((

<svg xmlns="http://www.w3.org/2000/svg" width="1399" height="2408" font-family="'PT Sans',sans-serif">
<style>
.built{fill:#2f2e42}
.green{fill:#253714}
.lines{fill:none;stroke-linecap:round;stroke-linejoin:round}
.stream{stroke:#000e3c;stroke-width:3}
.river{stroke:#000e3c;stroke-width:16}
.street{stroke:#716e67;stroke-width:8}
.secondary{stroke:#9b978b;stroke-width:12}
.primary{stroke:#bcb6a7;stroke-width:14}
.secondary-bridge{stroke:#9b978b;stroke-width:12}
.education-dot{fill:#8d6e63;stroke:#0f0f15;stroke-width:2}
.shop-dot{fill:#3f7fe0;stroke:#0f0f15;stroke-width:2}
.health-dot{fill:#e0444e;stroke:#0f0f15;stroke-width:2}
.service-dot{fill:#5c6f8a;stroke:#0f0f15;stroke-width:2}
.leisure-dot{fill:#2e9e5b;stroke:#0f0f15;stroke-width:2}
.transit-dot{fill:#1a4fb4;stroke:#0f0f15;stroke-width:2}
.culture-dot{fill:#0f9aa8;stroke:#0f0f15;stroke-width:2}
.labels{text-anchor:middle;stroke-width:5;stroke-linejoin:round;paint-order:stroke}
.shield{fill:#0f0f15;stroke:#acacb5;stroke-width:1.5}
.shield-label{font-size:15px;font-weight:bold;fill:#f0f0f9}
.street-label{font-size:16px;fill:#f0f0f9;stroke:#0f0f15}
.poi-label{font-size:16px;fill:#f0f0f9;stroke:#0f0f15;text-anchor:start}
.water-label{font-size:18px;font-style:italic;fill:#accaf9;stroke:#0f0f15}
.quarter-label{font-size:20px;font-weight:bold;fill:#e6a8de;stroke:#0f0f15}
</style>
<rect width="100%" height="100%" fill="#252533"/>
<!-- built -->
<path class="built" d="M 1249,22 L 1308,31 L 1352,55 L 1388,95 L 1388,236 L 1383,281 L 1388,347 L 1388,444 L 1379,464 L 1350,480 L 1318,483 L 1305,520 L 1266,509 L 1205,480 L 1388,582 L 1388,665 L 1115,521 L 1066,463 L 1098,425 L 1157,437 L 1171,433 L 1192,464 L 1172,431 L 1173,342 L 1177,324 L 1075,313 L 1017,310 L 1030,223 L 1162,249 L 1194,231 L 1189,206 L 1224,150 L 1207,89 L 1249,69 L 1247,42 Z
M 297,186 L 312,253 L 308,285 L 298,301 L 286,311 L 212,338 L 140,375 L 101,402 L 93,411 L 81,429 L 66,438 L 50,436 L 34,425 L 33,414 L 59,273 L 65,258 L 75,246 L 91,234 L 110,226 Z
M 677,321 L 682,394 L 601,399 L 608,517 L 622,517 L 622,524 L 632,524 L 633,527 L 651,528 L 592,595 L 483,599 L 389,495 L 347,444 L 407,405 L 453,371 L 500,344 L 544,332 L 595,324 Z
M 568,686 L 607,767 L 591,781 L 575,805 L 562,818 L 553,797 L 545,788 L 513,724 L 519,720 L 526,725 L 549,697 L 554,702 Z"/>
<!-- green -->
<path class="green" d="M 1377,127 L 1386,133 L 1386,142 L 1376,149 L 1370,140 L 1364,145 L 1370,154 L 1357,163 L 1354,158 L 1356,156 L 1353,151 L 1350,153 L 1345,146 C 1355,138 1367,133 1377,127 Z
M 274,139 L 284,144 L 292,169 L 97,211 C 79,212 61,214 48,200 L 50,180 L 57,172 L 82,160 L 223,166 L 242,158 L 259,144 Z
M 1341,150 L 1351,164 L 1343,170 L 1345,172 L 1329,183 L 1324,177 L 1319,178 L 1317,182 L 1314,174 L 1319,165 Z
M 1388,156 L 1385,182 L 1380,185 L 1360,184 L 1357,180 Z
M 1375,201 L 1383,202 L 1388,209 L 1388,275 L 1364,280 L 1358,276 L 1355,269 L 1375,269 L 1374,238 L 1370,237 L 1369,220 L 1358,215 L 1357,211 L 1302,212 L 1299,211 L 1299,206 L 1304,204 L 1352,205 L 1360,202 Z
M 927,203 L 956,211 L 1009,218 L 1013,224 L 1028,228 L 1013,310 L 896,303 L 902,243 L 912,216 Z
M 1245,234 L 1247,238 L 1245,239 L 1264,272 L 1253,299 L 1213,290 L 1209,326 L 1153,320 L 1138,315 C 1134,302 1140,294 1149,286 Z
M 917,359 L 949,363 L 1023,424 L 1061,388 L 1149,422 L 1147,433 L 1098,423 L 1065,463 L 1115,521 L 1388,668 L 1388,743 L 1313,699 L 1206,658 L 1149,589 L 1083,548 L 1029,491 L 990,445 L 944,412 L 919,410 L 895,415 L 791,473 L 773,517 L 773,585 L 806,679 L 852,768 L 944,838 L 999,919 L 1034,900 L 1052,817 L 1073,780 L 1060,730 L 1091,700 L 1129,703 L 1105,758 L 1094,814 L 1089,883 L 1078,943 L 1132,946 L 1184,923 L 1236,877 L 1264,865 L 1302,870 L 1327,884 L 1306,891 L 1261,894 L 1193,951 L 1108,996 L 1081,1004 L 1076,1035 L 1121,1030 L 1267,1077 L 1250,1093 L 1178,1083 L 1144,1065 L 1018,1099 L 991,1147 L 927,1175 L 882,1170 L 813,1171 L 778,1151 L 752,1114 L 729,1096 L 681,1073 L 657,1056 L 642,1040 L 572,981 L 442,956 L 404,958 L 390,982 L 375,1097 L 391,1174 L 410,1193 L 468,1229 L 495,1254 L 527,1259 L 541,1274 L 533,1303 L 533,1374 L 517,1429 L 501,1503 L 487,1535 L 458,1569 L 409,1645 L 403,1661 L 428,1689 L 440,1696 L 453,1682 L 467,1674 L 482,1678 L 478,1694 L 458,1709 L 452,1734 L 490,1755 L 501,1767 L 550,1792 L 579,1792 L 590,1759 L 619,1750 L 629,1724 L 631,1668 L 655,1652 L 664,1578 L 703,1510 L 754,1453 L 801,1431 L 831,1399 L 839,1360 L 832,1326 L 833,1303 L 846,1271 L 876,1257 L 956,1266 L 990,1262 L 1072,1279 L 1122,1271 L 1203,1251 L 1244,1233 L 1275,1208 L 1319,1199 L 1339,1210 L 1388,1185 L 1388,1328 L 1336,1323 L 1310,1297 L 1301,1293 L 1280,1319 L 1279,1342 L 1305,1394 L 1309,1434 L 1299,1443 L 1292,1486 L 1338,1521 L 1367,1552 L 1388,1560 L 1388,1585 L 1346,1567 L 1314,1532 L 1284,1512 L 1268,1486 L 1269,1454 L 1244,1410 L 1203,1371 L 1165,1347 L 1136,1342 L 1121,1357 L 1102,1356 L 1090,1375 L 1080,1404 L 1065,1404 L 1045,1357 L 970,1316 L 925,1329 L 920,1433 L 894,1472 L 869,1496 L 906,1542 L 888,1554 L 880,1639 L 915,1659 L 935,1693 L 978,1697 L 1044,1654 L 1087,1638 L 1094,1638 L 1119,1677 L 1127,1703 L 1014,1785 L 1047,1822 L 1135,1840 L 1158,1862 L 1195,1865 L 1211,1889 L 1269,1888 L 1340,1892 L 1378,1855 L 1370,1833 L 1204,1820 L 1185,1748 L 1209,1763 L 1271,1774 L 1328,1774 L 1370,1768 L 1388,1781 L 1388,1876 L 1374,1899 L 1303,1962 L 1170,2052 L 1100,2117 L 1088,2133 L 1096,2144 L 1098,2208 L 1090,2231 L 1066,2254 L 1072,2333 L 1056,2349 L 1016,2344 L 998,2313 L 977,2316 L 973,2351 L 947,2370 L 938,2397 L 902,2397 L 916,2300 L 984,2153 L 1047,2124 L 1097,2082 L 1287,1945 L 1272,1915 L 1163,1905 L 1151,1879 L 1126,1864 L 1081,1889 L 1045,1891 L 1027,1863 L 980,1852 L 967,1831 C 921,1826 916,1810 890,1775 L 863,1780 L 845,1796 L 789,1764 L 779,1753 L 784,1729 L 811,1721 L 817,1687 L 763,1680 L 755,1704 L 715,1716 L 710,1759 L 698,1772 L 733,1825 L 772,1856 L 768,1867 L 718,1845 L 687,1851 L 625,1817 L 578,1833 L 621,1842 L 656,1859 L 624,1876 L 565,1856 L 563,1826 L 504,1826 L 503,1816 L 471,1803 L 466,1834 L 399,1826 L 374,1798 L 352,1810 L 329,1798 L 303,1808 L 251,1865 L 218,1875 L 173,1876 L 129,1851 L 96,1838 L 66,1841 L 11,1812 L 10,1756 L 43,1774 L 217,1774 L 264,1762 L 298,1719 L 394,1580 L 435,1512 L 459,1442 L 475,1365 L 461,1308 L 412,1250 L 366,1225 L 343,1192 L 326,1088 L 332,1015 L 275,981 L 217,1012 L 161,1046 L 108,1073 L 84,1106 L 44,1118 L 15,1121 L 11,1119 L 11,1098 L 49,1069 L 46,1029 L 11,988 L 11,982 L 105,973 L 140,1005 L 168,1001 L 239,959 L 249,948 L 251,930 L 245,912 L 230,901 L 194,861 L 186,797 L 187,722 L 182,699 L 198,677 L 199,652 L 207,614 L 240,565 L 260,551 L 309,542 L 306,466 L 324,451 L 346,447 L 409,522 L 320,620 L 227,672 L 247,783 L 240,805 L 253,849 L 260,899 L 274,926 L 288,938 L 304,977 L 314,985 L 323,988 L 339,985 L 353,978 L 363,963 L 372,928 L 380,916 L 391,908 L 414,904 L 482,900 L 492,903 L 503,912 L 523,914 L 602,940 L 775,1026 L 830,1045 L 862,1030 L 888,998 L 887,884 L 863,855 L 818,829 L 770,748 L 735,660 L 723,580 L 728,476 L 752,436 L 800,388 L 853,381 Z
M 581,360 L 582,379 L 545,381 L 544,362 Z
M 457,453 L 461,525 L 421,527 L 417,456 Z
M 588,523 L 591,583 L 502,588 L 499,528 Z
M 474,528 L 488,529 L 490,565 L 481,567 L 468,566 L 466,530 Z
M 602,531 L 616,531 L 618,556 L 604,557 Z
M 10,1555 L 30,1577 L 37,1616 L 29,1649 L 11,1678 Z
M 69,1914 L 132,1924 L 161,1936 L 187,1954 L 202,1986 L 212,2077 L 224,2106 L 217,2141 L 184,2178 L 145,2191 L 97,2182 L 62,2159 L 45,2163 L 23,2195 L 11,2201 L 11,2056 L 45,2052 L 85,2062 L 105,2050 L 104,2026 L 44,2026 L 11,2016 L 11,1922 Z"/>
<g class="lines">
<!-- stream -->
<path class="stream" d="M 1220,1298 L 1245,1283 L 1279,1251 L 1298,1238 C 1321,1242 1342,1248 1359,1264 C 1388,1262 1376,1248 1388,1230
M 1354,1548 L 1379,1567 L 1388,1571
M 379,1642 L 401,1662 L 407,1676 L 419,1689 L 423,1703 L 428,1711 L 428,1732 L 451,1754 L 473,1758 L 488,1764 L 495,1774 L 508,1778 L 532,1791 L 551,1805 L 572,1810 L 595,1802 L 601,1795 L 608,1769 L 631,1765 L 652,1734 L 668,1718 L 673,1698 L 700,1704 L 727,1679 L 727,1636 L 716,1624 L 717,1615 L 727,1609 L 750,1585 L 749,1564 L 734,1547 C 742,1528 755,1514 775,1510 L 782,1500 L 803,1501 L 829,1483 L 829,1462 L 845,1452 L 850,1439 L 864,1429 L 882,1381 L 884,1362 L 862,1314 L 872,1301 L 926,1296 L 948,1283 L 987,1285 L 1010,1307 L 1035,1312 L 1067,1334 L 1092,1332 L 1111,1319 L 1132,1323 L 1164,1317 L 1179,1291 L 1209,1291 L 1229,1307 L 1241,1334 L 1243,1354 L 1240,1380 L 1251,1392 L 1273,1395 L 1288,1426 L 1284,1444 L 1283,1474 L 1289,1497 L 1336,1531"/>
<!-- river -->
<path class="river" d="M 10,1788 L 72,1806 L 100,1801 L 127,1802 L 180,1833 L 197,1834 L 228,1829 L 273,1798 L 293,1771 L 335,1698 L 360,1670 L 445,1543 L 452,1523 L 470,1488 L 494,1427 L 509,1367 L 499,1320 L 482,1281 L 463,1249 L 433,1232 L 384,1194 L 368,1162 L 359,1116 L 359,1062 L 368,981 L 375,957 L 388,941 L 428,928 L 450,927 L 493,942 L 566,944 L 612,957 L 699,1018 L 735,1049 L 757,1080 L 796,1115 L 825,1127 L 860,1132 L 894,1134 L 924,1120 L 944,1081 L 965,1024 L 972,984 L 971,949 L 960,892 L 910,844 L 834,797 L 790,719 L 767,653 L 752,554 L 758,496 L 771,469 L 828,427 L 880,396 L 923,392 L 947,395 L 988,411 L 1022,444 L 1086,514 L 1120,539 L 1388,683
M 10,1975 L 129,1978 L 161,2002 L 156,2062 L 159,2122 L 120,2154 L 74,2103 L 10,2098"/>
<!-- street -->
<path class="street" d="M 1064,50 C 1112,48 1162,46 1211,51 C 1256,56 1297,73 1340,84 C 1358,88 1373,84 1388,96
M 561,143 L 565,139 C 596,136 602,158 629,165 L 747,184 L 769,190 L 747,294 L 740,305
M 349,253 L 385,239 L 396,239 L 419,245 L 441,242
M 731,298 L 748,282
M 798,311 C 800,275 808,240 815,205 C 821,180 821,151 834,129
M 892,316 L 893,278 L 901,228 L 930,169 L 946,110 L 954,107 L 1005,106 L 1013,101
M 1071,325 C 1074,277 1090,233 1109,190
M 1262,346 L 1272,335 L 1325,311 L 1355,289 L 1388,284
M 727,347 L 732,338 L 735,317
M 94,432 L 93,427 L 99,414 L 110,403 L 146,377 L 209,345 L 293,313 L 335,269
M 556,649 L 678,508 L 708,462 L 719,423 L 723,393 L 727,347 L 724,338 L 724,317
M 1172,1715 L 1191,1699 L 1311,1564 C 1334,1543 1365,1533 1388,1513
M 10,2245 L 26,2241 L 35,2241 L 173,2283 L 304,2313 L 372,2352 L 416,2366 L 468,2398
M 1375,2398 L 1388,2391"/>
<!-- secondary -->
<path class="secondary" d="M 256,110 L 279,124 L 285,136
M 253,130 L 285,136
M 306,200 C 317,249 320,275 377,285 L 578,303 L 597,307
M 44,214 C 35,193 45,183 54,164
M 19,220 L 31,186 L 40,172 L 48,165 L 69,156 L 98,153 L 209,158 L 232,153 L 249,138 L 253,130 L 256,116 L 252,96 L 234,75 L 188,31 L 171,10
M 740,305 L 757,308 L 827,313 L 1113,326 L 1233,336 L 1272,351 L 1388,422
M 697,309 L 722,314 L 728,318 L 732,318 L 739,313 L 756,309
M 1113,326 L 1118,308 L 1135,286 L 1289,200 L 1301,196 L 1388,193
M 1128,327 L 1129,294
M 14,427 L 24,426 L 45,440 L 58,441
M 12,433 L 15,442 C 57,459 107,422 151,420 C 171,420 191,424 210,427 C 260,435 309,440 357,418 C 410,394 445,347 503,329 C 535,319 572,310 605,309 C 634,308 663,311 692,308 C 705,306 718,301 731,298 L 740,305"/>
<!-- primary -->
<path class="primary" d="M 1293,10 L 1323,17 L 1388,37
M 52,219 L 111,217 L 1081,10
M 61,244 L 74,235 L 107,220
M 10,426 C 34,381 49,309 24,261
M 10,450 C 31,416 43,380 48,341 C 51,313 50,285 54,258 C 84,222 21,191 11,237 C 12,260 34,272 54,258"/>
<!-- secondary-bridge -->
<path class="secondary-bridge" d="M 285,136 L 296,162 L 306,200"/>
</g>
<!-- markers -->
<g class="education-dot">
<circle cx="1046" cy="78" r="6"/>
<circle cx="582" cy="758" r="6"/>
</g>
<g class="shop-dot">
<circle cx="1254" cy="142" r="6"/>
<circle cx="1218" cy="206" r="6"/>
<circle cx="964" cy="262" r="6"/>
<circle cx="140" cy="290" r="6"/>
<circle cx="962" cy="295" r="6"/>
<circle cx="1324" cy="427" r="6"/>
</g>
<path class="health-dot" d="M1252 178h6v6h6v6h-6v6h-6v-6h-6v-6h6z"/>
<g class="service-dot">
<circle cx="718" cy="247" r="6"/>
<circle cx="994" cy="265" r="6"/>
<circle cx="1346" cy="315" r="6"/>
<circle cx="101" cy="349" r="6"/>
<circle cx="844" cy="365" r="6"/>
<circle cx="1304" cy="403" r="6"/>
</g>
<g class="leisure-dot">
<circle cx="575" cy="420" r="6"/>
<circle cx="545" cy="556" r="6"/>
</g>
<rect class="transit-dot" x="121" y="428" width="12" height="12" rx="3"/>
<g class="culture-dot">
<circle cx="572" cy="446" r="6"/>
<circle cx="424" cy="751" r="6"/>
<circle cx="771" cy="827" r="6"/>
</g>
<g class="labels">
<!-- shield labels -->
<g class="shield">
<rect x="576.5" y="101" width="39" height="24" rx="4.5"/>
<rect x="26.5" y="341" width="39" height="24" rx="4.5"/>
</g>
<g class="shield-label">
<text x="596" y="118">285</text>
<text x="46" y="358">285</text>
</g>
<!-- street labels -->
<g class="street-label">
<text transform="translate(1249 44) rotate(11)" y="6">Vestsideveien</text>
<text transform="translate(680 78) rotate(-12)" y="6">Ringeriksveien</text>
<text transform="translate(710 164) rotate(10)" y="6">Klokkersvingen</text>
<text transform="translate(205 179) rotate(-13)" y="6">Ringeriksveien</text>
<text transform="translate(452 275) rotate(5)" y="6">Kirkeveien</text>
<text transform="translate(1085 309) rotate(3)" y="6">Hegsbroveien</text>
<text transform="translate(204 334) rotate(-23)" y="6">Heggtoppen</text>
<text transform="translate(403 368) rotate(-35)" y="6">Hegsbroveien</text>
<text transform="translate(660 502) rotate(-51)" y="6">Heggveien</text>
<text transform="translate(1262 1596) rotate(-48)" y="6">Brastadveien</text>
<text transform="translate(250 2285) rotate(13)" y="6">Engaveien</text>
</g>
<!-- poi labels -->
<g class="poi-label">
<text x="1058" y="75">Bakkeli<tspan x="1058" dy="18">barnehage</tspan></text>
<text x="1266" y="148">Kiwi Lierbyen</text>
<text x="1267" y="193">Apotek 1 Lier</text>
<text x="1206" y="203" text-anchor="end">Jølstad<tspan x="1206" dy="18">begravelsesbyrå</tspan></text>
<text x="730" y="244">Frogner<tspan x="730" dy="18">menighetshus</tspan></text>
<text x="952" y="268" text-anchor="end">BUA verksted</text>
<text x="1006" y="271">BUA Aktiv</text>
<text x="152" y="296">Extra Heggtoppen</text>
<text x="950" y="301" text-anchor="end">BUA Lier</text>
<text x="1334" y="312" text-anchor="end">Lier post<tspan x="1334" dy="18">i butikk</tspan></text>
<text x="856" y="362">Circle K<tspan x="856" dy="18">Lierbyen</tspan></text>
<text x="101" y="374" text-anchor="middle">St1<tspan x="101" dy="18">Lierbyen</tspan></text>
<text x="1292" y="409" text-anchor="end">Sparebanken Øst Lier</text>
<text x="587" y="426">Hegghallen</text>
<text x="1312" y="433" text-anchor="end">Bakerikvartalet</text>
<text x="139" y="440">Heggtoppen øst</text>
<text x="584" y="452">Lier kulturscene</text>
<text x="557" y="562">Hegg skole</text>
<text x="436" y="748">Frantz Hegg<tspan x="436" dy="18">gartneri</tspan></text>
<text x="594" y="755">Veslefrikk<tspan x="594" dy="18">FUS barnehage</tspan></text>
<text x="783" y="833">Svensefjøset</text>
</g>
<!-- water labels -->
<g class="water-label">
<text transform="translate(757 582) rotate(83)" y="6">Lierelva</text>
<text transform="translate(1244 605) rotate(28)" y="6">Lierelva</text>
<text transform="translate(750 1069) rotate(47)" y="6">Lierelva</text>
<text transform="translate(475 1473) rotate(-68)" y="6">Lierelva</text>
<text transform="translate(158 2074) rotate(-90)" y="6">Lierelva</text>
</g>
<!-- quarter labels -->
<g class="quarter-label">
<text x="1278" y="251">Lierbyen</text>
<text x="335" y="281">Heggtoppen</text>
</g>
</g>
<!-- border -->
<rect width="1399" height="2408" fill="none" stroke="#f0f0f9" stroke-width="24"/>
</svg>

))

Copy each line of the data that includes the word "lines".

.lines{fill:none;stroke-linecap:round;stroke-linejoin:round}
<g class="lines">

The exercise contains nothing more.